A week after the children’s detention campus erupted into chaos during a strike by staff, unions and management at Oberstown are to meet again on Monday to try and resolve the long-running dispute over health and safety.

The talks at the Workplace Relations Commission mean a further strike planned for Monday has been suspended.

As long as the talks remain in the WRC, and despite no resolution, there will be no strikes.

However, if the talks break down without agreement, the staff unions Impact and Siptu could advise their members to return to the picket line.

The gulf of opinion on health and safety between management and staff had closed considerably before the events of last Monday ‘s industrial action.

According to Pat Bergin, campus director, an agreement was reached between the two sides on August 21 on a framework to address the health and safety issues.

However, a stumbling block then emerged.

Residents at the Oberstown Detention Campus, Dublin, who recently climbed onto the roof of one of the buildings. Picture: Gareth Chaney Collins
Residents at the Oberstown Detention Campus, Dublin, who recently climbed onto the roof of one of the buildings. Picture: Gareth Chaney Collins

After another meeting between staff representatives and management on August 22, the unions were unhappy about a plan to separate young people on remand and young people on committal.

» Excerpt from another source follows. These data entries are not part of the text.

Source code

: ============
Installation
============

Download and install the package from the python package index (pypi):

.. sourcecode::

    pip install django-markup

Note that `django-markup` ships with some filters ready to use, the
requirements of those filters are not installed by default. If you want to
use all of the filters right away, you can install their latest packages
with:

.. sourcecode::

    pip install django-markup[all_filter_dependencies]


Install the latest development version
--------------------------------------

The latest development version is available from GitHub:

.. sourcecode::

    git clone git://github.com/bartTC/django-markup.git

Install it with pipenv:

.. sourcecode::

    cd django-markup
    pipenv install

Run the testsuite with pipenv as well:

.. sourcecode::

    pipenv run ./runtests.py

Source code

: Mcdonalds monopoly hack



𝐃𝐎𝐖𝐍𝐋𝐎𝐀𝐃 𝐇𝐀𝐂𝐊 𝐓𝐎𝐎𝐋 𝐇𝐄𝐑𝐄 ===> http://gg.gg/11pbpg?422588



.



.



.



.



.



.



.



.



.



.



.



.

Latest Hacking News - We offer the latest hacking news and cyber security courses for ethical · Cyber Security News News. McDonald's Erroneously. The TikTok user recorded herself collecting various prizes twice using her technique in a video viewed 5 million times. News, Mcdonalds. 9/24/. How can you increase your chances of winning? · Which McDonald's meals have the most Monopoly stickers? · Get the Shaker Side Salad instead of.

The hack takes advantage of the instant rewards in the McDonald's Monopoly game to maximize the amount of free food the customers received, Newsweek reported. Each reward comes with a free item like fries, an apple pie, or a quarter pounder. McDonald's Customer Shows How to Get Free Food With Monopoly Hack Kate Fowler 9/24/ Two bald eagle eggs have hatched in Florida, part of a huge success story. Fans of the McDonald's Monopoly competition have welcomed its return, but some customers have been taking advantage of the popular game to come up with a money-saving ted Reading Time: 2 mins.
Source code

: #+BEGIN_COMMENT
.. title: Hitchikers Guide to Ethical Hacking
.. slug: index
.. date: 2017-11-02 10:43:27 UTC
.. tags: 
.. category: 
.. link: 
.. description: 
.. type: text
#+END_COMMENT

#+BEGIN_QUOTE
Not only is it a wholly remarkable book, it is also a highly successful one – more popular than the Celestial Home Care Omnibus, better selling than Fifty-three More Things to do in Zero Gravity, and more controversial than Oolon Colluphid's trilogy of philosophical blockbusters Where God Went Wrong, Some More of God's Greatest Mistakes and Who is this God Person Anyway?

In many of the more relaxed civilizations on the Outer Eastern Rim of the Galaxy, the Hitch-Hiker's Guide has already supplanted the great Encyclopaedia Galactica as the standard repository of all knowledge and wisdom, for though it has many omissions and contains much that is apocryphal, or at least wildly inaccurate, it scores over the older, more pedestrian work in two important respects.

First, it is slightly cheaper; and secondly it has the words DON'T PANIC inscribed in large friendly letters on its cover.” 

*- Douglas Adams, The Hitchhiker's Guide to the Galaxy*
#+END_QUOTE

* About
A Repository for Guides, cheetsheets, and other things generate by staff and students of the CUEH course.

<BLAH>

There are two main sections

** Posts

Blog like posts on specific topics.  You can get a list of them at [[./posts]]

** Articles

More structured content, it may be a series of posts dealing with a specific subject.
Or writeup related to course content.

While they had specific health and safety concerns over that proposal, management said it had measures in place to address those concerns.

In fact, Mr Bergin said it was a “positive and successful development” which would “support the stabilisation of the operations of the campus further”.

Management pressed ahead with the relocation of the remand unit which led to last Monday’s action proceeding.

It was supposed to be an eight-hour stoppage during which residents would be closed in their rooms and throughout which full emergency cover would remain in place.

However, the young people were not happy about being confined to their rooms. It subsequently emerged a number of detainees took control of a residential unit that afternoon when a set of keys had been taken from a staff member.

The youths made their way to the roof where a fire broke out around 8pm.

Impact trade union, in a letter this week to the Children’s Rights Alliance, said that when the incident occurred about 12 staff voluntarily left the picket line and immediately offered their assistance.

“This meant that there were more staff on-site responding to an incident than there would be in the course of a normal working day.” the union pointed out.

It is anticipated when the two sides meet at the Workplace Relations Commission at 11am on Monday, the separation of the remand and committal residents will be the main topic on the agenda.

However, this week’s violent scenes, during which one staff member was injured, will be seen as underscoring the health and safety concerns which staff and their unions have been raising for a number of months.

The unions have argued the campus is badly designed and understaffed, with inadequate safety equipment and procedures to deal with a mix of vulnerable young people and violent offenders. They say the result is that staff and detainees face a daily risk of serious assault.